Le problème, c’est qu’un retour trop adouci cesse d’être un feedback constructif. Il devient un geste de politesse qui laisse le vrai sujet intact, jusqu’au jour où il explose en entretien annuel. Anne Levi, qui a travaillé dans une entreprise très marquée par la culture américaine, rappelle que « le feedback implique de donner des avis tranchés, parfois synonymes de confrontation ». La question devient alors : comment rester honnête avec quelqu’un de très susceptible sans la casser ni te trahir ?

Poser le cadre et coller aux faits, pas à la personne

Face à une personne qui se braque, ce qui s’active, c’est ce que Sheila Heen et Douglas Stone appellent un « identity trigger » : elle n’entend plus une info sur un comportement, elle entend un verdict sur qui elle est. Ton rôle n’est pas de réparer son estime de soi, mais de parler d’un moment précis, avec une intention claire : l’aider à réussir.

Selon le Center for Creative Leadership, structurer un retour autour de la Situation, du Comportement et de l’Impact (modèle SBI) réduit la défensivité. Concrètement : « Mardi, en réunion projet (situation), tu as coupé Léa à trois reprises (comportement). Elle a arrêté de proposer des idées et on a perdu une piste intéressante (impact). » Tu restes sur des faits observables, sans adjectifs du type « irrespectueuse » qui attaquent directement la personne.

Arrêter d’édulcorer : ce qui vide ton feedback

Les pièges repérés en entreprise se combinent souvent : généralités (« tu es toujours en retard »), jugement d’identité (« tu n’es pas organisée ») et fameuse méthode sandwich, où la critique se noie entre deux compliments.

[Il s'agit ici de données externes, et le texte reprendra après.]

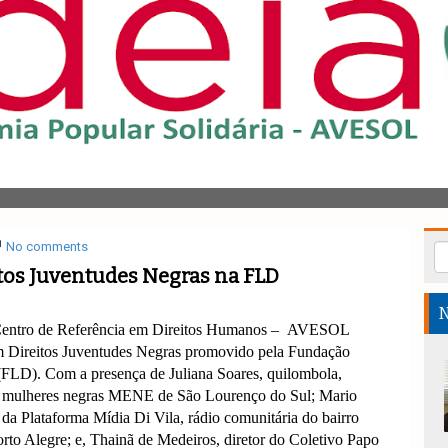
No comments
tos Juventudes Negras na FLD
N
Centro de Referência em Direitos Humanos – AVESOL
m Direitos Juventudes Negras promovido pela Fundação
(FLD). Com a presença de Juliana Soares, quilombola,
e mulheres negras MENE de São Lourenço do Sul; Mario
a Plataforma Mídia Di Vila, rádio comunitária do bairro
to Alegre; e, Thainã de Medeiros, diretor do Coletivo Papo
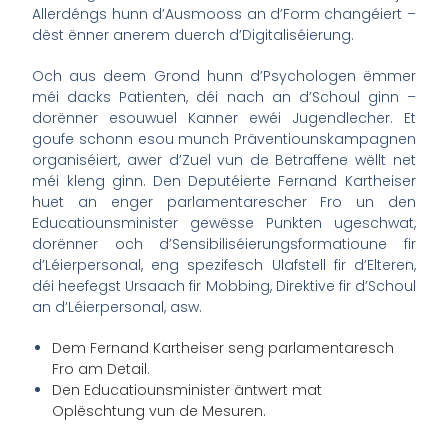
Allerdéngs hunn d’Ausmooss an d’Form changéiert –
dëst ënner anerem duerch d’Digitaliséierung.
Och aus deem Grond hunn d’Psychologen ëmmer
méi dacks Patienten, déi nach an d’Schoul ginn –
dorënner esouwuel Kanner ewéi Jugendlecher. Et
goufe schonn esou munch Präventiounskampagnen
organiséiert, awer d’Zuel vun de Betraffene wëllt net
méi kleng ginn. Den Deputéierte Fernand Kartheiser
huet an enger parlamentarescher Fro un den
Educatiounsminister gewësse Punkten ugeschwat,
dorënner och d’Sensibiliséierungsformatioune fir
d’Léierpersonal, eng spezifesch Ulafstell fir d’Elteren,
déi heefegst Ursaach fir Mobbing, Direktive fir d’Schoul
an d’Léierpersonal, asw.
Dem Fernand Kartheiser seng parlamentaresch
Fro am Detail.
Den Educatiounsminister äntwert mat
Oplëschtung vun de Mesuren.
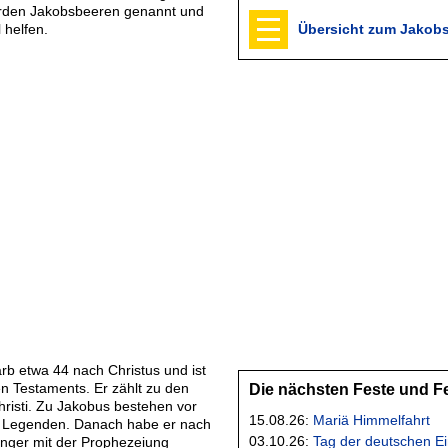
erden Jakobsbeeren genannt und
 helfen.
Übersicht zum Jakob
arb etwa 44 nach Christus und ist
n Testaments. Er zählt zu den
Die nächsten Feste und F
hristi. Zu Jakobus bestehen vor
15.08.26:
Mariä Himmelfahrt
le Legenden. Danach habe er nach
03.10.26:
Tag der deutschen Ei
ünger mit der Prophezeiung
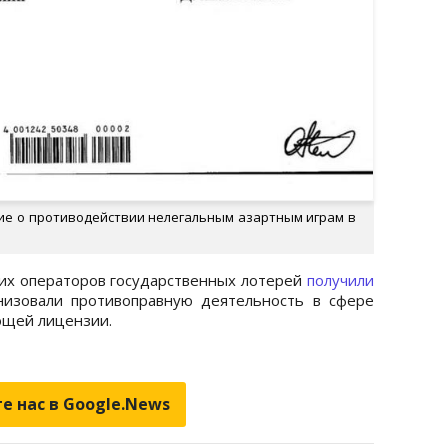
ие о противодействии нелегальным азартным играм в
их операторов государственных лотерей
получили
низовали противоправную деятельность в сфере
ющей лицензии.
е нас в Google.News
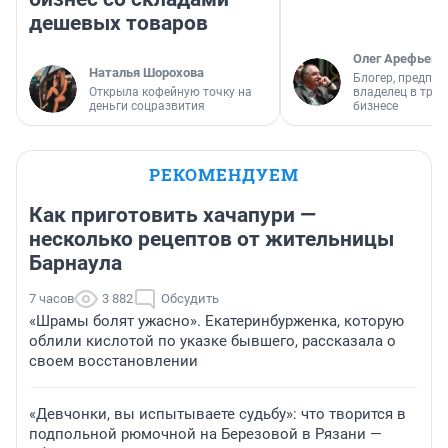
дешевых товаров
Олег Арефьев
Наталья Шорохова
Блогер, предпри
Открыла кофейную точку на
владелец в тра
деньги соцразвития
бизнесе
РЕКОМЕНДУЕМ
Как приготовить хачапури —
несколько рецептов от жительницы
Барнаула
7 часов
3 882
Обсудить
«Шрамы болят ужасно». Екатеринбурженка, которую
облили кислотой по указке бывшего, рассказала о
своем восстановлении
«Девчонки, вы испытываете судьбу»: что творится в
подпольной рюмочной на Березовой в Рязани —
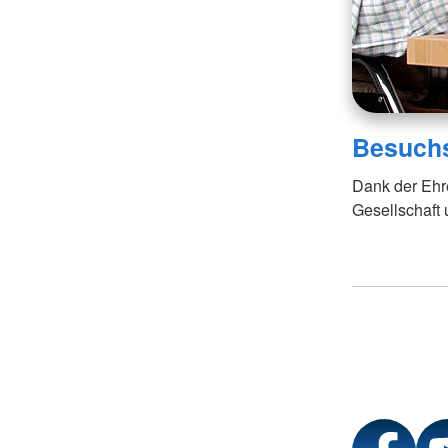
Besuchs
Dank der Ehr
Gesellschaft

Maddyness pointe aussi les retours donnés à froid, six mois plus tard, qui laissent le salarié démotivé parce qu’il est trop tard pour agir.

Kim Scott, autrice de Radical Candor, parle de « ruinous empathy » quand on protège tellement les émotions de l’autre qu’on ne lui dit jamais vraiment ce qui doit changer. « Nous sommes conditionnés dès le plus jeune âge à éviter de blesser les sentiments des autres », explique-t-elle. Résultat : des phrases interminables, pleines de « désolée, c’est peut-être moi » qui diluent le message. Or 83 % des millennials jugent les feedbacks qu’ils reçoivent trop peu étayés : ils attendent du concret, pas du flou rassurant.

Pendant la discussion : laisser la réaction arriver sans reculer

Une personne très susceptible peut pleurer, se fermer, ou se défendre avec vigueur. Les recherches citées par Maddyness rappellent qu’un bon manager ne s’arrête pas au fait de « poser » le feedback : il doit aussi accueillir la réaction, observer le non verbal, sans laisser repartir quelqu’un totalement démoralisé. Tu peux reconnaître le moment en disant simplement : « Je vois que ce n’est pas simple à entendre. »

L’article de Geediting insiste sur un point clé : inconfort ne veut pas dire violence. Tu peux rester ferme sur le message tout en gardant un ton calme et respectueux. Par exemple : « Je maintiens que cet échange client pose problème, et je suis là pour qu’on trouve ensemble comment faire autrement la prochaine fois. » Le vrai critère de réussite n’est pas que l’autre sorte légère, mais qu’elle sache exactement ce qui doit changer et pourquoi ça compte.

En bref

  • Dans un environnement de travail où la culture du feedback reste fragile, un manager doit recadrer une collègue susceptible sans alimenter sa réaction défensive.
  • Le guide détaille comment structurer un feedback constructif avec le modèle SBI, en parlant de comportements concrets plutôt que d’identité ou de caractère.
  • Entre compliment sandwich, ruinous empathy et attentes des millennials, l’article montre pourquoi édulcorer un message peut faire plus de dégâts qu’un retour clair.